Raw records:
_____
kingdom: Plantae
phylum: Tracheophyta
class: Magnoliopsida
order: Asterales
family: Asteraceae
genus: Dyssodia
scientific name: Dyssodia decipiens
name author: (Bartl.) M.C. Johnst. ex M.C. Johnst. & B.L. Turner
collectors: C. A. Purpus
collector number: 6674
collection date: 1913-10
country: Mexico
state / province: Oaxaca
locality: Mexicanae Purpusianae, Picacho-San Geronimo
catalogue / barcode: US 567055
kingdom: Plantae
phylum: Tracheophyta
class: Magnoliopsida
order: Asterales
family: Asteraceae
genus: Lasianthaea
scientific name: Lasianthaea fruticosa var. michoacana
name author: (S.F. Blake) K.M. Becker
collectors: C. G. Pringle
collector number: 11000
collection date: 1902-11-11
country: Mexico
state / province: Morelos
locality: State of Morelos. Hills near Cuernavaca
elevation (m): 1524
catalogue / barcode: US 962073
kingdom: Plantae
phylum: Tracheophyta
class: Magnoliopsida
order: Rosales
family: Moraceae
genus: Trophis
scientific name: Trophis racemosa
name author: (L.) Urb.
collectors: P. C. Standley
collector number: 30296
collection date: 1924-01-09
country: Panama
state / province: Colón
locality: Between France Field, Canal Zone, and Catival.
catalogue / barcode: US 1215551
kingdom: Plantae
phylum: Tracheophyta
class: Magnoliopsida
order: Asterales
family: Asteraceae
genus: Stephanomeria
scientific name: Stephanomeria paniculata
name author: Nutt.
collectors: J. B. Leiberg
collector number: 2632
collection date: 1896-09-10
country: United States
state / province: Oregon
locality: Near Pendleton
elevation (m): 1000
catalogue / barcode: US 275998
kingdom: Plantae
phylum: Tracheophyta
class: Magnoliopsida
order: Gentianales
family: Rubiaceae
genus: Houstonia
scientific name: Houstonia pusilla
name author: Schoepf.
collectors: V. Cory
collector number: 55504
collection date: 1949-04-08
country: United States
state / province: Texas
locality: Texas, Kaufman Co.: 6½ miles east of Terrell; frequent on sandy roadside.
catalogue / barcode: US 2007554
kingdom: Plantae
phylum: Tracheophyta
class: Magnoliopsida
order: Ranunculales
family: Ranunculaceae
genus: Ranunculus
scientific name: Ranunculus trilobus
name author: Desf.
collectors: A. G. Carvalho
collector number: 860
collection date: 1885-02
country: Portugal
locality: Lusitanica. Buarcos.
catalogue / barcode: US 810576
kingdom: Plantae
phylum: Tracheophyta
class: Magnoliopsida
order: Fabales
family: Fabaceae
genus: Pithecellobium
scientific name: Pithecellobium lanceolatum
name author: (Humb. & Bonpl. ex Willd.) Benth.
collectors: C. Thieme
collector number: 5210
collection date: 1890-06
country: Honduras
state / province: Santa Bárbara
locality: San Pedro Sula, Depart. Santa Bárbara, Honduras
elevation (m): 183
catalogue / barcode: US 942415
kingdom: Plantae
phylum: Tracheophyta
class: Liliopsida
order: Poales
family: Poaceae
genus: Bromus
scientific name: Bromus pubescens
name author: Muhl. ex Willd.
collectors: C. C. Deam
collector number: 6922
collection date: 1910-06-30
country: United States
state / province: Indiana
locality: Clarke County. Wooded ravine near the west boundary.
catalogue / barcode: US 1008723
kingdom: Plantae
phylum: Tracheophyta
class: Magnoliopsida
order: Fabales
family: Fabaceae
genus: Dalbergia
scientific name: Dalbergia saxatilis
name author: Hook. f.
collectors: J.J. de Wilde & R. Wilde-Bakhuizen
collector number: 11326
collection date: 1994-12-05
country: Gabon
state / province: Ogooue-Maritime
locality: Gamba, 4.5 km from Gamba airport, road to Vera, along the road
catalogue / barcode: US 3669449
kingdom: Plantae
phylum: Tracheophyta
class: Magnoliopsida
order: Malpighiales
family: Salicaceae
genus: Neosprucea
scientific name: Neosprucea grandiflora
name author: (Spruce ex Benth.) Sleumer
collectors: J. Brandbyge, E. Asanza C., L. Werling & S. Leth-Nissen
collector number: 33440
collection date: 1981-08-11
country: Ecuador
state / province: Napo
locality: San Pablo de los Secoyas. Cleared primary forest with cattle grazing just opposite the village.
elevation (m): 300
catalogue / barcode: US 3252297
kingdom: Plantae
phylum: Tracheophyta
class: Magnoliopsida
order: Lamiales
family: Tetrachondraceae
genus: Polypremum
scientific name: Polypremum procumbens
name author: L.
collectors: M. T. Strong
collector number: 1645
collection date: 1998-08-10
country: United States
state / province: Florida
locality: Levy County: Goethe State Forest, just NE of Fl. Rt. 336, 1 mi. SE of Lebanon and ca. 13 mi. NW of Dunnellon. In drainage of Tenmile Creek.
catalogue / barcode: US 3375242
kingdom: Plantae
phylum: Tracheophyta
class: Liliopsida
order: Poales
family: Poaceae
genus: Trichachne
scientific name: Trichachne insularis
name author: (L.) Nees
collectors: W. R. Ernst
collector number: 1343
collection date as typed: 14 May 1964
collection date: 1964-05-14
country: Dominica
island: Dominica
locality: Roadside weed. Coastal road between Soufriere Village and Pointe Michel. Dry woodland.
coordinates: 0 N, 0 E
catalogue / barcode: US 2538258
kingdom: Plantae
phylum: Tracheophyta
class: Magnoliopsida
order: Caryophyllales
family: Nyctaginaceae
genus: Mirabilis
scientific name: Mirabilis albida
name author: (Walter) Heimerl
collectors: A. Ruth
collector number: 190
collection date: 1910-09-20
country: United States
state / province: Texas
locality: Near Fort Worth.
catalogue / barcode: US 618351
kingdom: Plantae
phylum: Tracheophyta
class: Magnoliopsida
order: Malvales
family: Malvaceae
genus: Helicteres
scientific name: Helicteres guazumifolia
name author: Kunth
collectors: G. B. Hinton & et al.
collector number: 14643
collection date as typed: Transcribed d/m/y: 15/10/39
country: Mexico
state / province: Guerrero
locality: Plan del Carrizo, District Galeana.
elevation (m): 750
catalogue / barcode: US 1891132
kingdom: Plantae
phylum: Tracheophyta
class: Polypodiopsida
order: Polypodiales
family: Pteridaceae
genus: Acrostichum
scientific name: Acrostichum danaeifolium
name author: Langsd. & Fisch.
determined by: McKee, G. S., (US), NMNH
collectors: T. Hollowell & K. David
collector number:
_____
Pick out every line in the entries that contains the word "province" and copy those lines. Treat case as significant.

state / province: Oaxaca
state / province: Morelos
state / province: Colón
state / province: Oregon
state / province: Texas
state / province: Santa Bárbara
state / province: Indiana
state / province: Ogooue-Maritime
state / province: Napo
state / province: Florida
state / province: Texas
state / province: Guerrero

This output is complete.